• INSTRUCTIONS FOR THE TASK
Show every line below that contains the string "MessengerTrait". Case counts.

• TASK MATERIAL
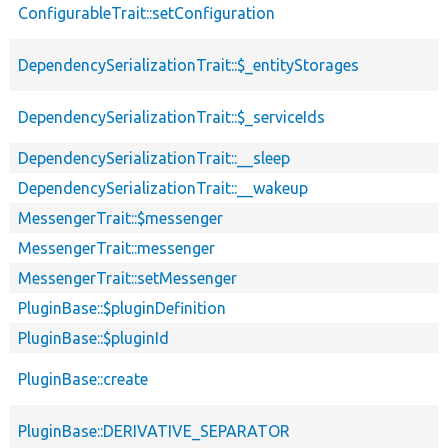
ConfigurableTrait::setConfiguration
DependencySerializationTrait::$_entityStorages
DependencySerializationTrait::$_serviceIds
DependencySerializationTrait::__sleep
DependencySerializationTrait::__wakeup
MessengerTrait::$messenger
MessengerTrait::messenger
MessengerTrait::setMessenger
PluginBase::$pluginDefinition
PluginBase::$pluginId
PluginBase::create
PluginBase::DERIVATIVE_SEPARATOR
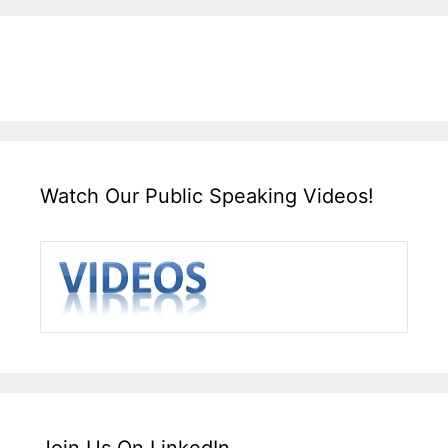
Watch Our Public Speaking Videos!
Join Us On LinkedIn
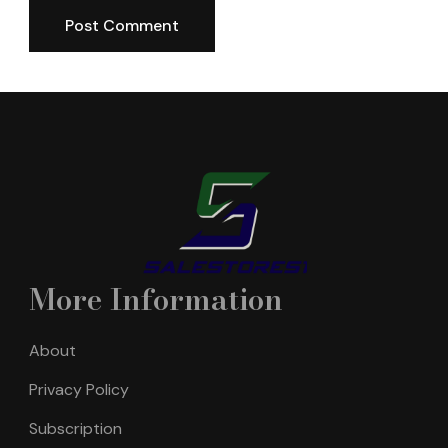
More Information
About
Privacy Policy
Subscription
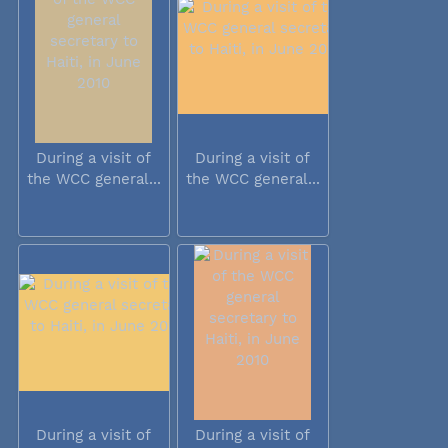
During a visit of
During a visit of
the WCC general...
the WCC general...
During a visit of
During a visit of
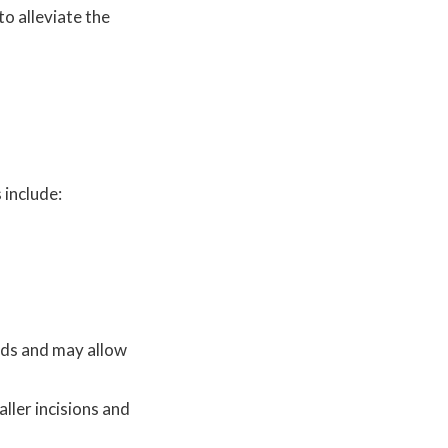
to alleviate the
 include:
hods and may allow
ller incisions and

• EXPECTED ANSWER
MessengerTrait::$messenger
MessengerTrait::messenger
MessengerTrait::setMessenger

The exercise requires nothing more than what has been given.